I needed a rule that cut noise but preserved control.
The lazy metric I actually use now I replaced the calendar with two practical, hard thresholds. Both must be true before I rebalance.
Rule A — Absolute drift threshold: rebalance only when allocation drifts by more than ±7 percentage points from target. If I’m 70:30 and equity is between 63–77%, I do nothing. If equity hits 78% or 62%, I rebalance.
Rule B — Minimum money trigger: at least ₹50,000 of reallocation would be required to move from current allocation back to target. If getting back to 70:30 requires shifting only ₹12,000, I don’t bother — the tax, paperwork and missed opportunity cost usually outweigh the tiny tilt correction.
Why these numbers? They are intentionally lazy and blunt.
- ±7% gives markets room to breathe. Small daily or monthly vol shouldn’t force trades. This reduces unnecessary capital gains events.

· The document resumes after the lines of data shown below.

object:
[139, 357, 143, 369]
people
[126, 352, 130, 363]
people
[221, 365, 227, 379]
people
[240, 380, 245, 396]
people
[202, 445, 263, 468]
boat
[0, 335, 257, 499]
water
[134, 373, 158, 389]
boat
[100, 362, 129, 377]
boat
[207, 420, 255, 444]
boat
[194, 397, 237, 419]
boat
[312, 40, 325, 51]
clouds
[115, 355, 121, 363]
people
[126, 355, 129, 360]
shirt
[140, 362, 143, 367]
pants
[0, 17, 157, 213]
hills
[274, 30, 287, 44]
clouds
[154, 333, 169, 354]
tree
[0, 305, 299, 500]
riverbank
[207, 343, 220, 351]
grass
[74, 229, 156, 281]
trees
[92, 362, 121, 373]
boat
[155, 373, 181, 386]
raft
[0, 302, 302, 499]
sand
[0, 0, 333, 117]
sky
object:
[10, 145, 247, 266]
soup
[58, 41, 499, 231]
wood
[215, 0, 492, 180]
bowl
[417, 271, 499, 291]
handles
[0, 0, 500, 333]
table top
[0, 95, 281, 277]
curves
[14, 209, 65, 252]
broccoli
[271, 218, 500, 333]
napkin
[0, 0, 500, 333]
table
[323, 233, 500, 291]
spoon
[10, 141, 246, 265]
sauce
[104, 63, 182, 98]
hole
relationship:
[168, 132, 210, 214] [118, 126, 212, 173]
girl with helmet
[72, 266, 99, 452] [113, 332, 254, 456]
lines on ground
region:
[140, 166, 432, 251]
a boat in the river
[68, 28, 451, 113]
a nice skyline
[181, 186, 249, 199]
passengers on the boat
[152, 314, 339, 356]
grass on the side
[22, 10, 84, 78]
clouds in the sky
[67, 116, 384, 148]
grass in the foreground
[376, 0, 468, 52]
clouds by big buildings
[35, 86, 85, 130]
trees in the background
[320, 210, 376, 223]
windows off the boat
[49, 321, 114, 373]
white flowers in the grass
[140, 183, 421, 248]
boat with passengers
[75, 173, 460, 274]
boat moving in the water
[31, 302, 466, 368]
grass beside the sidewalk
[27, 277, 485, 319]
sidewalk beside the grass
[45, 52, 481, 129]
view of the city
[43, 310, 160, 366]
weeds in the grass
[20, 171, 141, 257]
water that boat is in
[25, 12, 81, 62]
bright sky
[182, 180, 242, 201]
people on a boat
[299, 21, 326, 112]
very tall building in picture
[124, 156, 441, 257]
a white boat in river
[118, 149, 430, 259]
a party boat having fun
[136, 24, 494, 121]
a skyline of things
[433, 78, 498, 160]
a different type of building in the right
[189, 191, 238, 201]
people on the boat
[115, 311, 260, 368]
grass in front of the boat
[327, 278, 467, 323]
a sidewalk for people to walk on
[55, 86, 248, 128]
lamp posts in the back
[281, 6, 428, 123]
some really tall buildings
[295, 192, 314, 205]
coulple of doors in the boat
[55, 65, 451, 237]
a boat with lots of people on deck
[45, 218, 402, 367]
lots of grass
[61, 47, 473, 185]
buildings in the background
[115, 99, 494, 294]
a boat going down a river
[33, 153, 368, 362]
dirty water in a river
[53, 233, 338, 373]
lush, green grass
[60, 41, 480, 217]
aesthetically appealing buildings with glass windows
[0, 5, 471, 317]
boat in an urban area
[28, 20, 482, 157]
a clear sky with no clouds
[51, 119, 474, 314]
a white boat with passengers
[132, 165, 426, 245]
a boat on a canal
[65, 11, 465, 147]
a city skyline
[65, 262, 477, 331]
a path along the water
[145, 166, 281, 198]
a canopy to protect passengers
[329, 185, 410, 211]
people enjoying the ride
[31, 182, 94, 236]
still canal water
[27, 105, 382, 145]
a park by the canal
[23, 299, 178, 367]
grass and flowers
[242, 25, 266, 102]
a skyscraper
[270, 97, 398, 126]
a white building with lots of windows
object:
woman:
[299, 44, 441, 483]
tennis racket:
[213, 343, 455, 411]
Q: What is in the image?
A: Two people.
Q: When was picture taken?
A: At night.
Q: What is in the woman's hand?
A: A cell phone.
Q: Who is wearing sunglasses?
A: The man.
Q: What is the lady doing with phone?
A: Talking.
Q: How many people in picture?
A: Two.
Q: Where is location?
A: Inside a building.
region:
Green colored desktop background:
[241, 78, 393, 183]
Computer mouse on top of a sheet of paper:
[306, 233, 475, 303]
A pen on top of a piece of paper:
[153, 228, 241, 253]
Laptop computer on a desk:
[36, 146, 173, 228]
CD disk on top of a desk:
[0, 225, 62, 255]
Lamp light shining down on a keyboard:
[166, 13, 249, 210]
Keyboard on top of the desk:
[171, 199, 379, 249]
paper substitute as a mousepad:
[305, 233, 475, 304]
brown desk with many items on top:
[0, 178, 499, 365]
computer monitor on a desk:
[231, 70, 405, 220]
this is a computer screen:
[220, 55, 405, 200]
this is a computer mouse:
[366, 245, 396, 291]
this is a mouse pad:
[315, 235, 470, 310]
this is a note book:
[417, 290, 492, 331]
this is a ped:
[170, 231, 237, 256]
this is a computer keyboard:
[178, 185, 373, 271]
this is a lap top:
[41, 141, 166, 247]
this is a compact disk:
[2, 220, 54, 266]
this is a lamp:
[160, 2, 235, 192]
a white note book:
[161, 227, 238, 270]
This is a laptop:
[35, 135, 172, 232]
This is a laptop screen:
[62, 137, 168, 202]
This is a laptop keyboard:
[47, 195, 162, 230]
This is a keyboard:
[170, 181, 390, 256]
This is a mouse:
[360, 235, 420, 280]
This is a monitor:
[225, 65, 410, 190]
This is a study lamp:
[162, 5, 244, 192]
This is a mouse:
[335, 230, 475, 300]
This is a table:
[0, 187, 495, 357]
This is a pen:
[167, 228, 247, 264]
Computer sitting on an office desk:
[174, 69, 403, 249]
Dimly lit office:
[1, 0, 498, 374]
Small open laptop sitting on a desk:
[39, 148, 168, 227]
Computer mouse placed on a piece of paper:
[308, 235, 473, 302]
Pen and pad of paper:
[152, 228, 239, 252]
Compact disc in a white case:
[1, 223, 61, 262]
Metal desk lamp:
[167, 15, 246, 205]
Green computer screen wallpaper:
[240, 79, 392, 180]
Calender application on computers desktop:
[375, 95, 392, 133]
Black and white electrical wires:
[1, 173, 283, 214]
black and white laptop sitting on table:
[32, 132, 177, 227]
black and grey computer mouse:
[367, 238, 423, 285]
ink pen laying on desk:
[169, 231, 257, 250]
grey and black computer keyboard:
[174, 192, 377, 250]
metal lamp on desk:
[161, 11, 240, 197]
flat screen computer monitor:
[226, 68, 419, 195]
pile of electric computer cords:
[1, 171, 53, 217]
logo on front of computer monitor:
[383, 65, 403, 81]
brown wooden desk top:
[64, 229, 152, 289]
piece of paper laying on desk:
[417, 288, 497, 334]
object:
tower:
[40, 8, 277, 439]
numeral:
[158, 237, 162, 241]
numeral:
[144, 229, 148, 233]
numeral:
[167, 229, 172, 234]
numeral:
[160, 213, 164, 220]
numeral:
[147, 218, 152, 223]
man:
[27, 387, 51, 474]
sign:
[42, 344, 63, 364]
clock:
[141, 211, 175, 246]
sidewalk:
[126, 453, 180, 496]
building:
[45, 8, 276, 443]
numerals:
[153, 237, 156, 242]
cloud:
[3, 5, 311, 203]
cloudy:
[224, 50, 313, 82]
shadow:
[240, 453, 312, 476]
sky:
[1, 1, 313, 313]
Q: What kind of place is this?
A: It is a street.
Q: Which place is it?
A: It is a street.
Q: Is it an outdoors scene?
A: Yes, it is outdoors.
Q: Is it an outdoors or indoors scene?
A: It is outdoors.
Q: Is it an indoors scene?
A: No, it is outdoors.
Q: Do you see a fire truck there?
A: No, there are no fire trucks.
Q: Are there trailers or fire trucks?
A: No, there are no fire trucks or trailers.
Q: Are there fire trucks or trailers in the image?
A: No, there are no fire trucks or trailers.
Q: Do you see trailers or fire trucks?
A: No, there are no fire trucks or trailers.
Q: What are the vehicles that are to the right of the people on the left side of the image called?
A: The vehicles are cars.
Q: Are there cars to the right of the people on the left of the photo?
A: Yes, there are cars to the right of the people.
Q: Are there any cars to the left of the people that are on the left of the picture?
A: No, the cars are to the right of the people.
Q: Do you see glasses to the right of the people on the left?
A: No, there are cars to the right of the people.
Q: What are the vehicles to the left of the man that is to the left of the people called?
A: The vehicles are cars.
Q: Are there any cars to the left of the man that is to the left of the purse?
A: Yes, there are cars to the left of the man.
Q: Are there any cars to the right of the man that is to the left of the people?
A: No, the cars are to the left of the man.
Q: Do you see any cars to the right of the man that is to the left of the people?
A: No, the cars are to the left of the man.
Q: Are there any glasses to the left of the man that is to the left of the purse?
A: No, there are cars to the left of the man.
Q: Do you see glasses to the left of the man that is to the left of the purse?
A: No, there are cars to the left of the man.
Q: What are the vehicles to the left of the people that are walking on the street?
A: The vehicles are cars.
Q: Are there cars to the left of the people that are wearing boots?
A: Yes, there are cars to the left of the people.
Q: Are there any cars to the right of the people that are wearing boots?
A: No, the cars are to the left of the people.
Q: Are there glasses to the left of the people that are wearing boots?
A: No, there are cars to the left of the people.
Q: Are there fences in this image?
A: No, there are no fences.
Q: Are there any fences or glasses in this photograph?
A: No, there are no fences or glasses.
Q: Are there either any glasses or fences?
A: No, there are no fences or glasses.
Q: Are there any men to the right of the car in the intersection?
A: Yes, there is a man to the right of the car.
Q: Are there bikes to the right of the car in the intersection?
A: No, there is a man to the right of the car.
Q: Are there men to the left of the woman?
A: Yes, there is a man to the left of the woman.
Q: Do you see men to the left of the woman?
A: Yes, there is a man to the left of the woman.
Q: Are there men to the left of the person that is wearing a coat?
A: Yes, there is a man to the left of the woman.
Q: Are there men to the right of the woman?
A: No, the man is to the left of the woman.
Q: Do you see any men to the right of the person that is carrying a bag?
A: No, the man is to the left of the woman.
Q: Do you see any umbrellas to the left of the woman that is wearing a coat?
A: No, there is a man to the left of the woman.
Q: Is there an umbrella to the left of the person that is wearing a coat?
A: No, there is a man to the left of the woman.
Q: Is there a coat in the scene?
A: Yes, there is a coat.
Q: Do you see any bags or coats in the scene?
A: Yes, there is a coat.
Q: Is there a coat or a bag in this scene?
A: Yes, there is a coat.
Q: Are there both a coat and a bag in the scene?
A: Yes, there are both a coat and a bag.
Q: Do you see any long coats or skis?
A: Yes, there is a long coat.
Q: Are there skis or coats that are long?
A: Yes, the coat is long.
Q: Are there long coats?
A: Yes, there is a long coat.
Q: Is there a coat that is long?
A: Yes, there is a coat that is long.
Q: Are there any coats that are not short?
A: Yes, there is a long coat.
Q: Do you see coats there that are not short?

- ₹50,000 is a round number that keeps the trade meaningful. For my portfolio size, it balances tax impact vs allocation drift. If your portfolio is much larger or smaller, scale this number (for a ₹5 lakh portfolio, I’d set it higher; for ₹1 lakh, lower).
Operational notes that made this usable
- Ignore daily NAV noise. I check allocation monthly and only act if both Rule A and Rule B are true.
- Use SIPs to rebalance organically. If equity is overweight, I divert fresh SIPs to debt funds until the allocation returns close to target. That avoids redemption. I set up Systematic Transfers (STPs) sparingly because they, too, are redemptions and create tax events.
- Keep a cash buffer. If I need liquidity or know a ₹2–3 lakh expense is coming, I break the rule intentionally. Rules are for long-term money, not short-term panic.
- Track across platforms with one sheet. I keep a simple CSV export-based tracker. It takes 10 minutes once a month.
The honest tradeoff and my failure This approach isn’t perfect. The limitation that forced me to make it was behavioral: I still made one bad call after switching to lazy rules. In late 2021, equity drifted slightly beyond 7% and I had the ₹50k threshold met; I rebalanced into debt because I misread a headline and panicked. I missed out on a ~9% rally over the next quarter. So the rule reduces noise and taxes, but it doesn’t make me immune to the single bad, emotional trade.
Also, if you have a concentrated portfolio or very large lumps of capital arriving (say you sell property and plan to re-invest ₹10 lakh), you should rebalance differently. This lazy metric is for steady SIP-based investors who value simplicity and tax-efficiency.
What I actually walked away with I stopped treating rebalancing as a checkbox and started treating it like a surgical instrument: use it only when it moves the portfolio in a meaningful way. That one change saved me time, reduced taxable churn, and — most importantly — prevented calendar-driven trades that cost me in March 2020.
If you want to try this, don’t copy my exact thresholds blindly. Pick a drift band you can sleep with and a money threshold that makes the tax and time worth it. Then stop checking every Tuesday.
My current rule, in one line: rebalance only when allocation drifts by >7 percentage points AND the move would shift at least ₹50,000. It’s lazy, it’s boring, and it made investing less noisy.